= EXERCISE OBJECTIVE =
Reproduce every line of text in the records below word for word, leaving the pictures out of your answer.
========================================
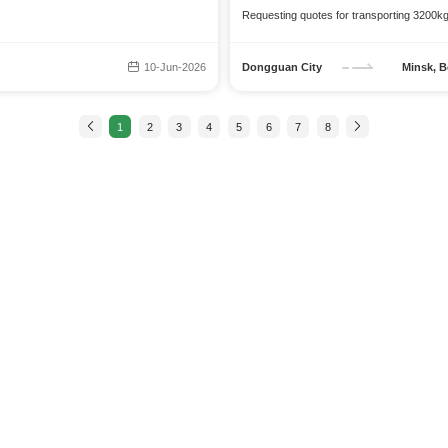
Requesting quotes for transporting 3200k
10-Jun-2026
Dongguan City
Minsk, B
1
2
3
4
5
6
7
8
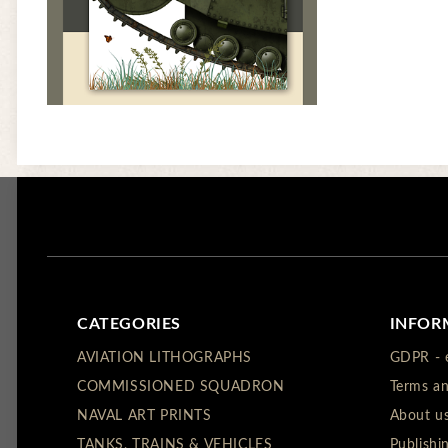
CATEGORIES
INFOR
AVIATION LITHOGRAPHS
GDPR - 
COMMISSIONED SQUADRON
Terms an
NAVAL ART PRINTS
About u
TANKS, TRAINS & VEHICLES
Publishi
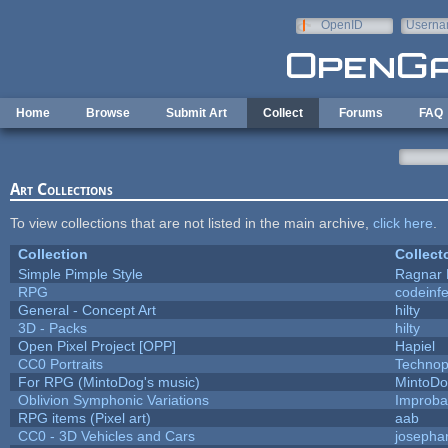
Skip to main content
OpenID
Userna
e-mail
Home
Browse
Submit Art
Collect
Forums
FAQ
Art Collections
To view collections that are not listed in the main archive,
click here
.
Collection
Collect
Simple Pimple Style
Ragnar
RPG
codeinf
General - Concept Art
hilty
3D - Packs
hilty
Open Pixel Project [OPP]
Hapiel
CC0 Portraits
Technop
For RPG (MintoDog's music)
MintoD
Oblivion Symphonic Variations
Improba
RPG items (Pixel art)
aab
CC0 - 3D Vehicles and Cars
josepha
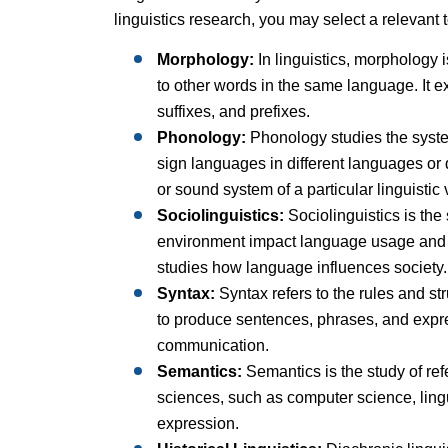
linguistics research, you may select a relevant t
Morphology:
In linguistics, morphology i
to other words in the same language. It e
suffixes, and prefixes.
Phonology:
Phonology studies the system
sign languages in different languages or d
or sound system of a particular linguistic 
Sociolinguistics:
Sociolinguistics is the
environment impact language usage and i
studies how language influences society.
Syntax:
Syntax refers to the rules and s
to produce sentences, phrases, and expr
communication.
Semantics:
Semantics is the study of ref
sciences, such as computer science, lingu
expression.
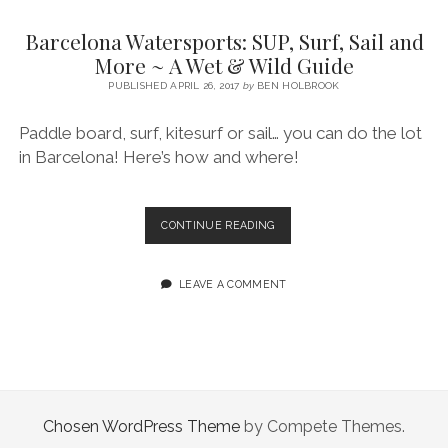
SERVICES UK
BASQUE COUNTRY (NORTHERN SPAIN)
GIJÓN, ASTURIAS
SWITZERLAND
SCOTLAND
BATH
LYON
Barcelona Watersports: SUP, Surf, Sail and
SPECIALIST TRAVEL, TOURISM & HOSPITALITY COPYWRITER UK –
CANTABRIA (NORTHERN SPAIN)
GERMANY
LONDON
PARIS
More ~ A Wet & Wild Guide
BEN HOLBROOK (FREELANCE)
open
PUBLISHED APRIL 26, 2017
by
BEN HOLBROOK
GALICIA (NORTHERN SPAIN)
POLAND
OXFORD
menu
open
KRAKOW
MADRID
USA
Paddle board, surf, kitesurf or sail… you can do the lot
menu
in Barcelona! Here’s how and where!
open
NEW YORK CITY
MIDDLE EAST
GRANADA
menu
CALIFORNIA
MAJORCA
JORDAN
BARCELONA
CONTINUE READING
ANDALUSIA
ISRAEL
WATERSPORTS:
SUP,
SEVILLE
SURF,
LEAVE A COMMENT
SAIL
MARBELLA
AND
MORE
MÁLAGA
~
A
WET
&
Chosen WordPress Theme
by Compete Themes.
WILD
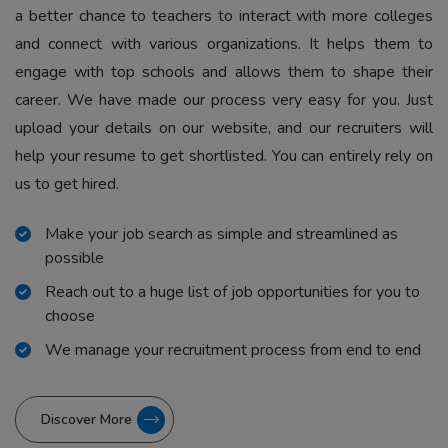
a better chance to teachers to interact with more colleges
and connect with various organizations. It helps them to
engage with top schools and allows them to shape their
career. We have made our process very easy for you. Just
upload your details on our website, and our recruiters will
help your resume to get shortlisted. You can entirely rely on
us to get hired.
Make your job search as simple and streamlined as
possible
Reach out to a huge list of job opportunities for you to
choose
We manage your recruitment process from end to end
Discover More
========================================
= WRITTEN RESPONSE =
Requesting quotes for transporting 3200k
10-Jun-2026
Dongguan City
Minsk, B
1
2
3
4
5
6
7
8
CATEGORIES
INFOR
AVIATION LITHOGRAPHS
GDPR - 
COMMISSIONED SQUADRON
Terms an
NAVAL ART PRINTS
About u
TANKS, TRAINS & VEHICLES
Publishi
Skip to main content
OpenID
Userna
e-mail
Home
Browse
Submit Art
Collect
Forums
FAQ
Art Collections
To view collections that are not listed in the main archive,
click here
.
Collection
Collect
Simple Pimple Style
Ragnar
RPG
codeinf
General - Concept Art
hilty
3D - Packs
hilty
Open Pixel Project [OPP]
Hapiel
CC0 Portraits
Technop
For RPG (MintoDog's music)
MintoD
Oblivion Symphonic Variations
Improba
RPG items (Pixel art)
aab
CC0 - 3D Vehicles and Cars
josepha
linguistics research, you may select a relevant t
Morphology:
In linguistics, morphology i
to other words in the same language. It e
suffixes, and prefixes.
Phonology:
Phonology studies the system
sign languages in different languages or d
or sound system of a particular linguistic 
Sociolinguistics:
Sociolinguistics is the
environment impact language usage and i
studies how language influences society.
Syntax:
Syntax refers to the rules and s
to produce sentences, phrases, and expr
communication.
Semantics:
Semantics is the study of ref
sciences, such as computer science, lingu
expression.
SERVICES UK
BASQUE COUNTRY (NORTHERN SPAIN)
GIJÓN, ASTURIAS
SWITZERLAND
SCOTLAND
BATH
LYON
Barcelona Watersports: SUP, Surf, Sail and
SPECIALIST TRAVEL, TOURISM & HOSPITALITY COPYWRITER UK –
CANTABRIA (NORTHERN SPAIN)
GERMANY
LONDON
PARIS
More ~ A Wet & Wild Guide
BEN HOLBROOK (FREELANCE)
open
PUBLISHED APRIL 26, 2017
by
BEN HOLBROOK
GALICIA (NORTHERN SPAIN)
POLAND
OXFORD
menu
open
KRAKOW
MADRID
USA
Paddle board, surf, kitesurf or sail… you can do the lot
menu
in Barcelona! Here’s how and where!
open
NEW YORK CITY
MIDDLE EAST
GRANADA
menu
CALIFORNIA
MAJORCA
JORDAN
BARCELONA
CONTINUE READING
ANDALUSIA
ISRAEL
WATERSPORTS:
SUP,
SEVILLE
SURF,
LEAVE A COMMENT
SAIL
MARBELLA
AND
MORE
MÁLAGA
~
A
WET
&
Chosen WordPress Theme
by Compete Themes.
WILD
a better chance to teachers to interact with more colleges
and connect with various organizations. It helps them to
engage with top schools and allows them to shape their
career. We have made our process very easy for you. Just
upload your details on our website, and our recruiters will
help your resume to get shortlisted. You can entirely rely on
us to get hired.
Make your job search as simple and streamlined as
possible
Reach out to a huge list of job opportunities for you to
choose
We manage your recruitment process from end to end
Discover More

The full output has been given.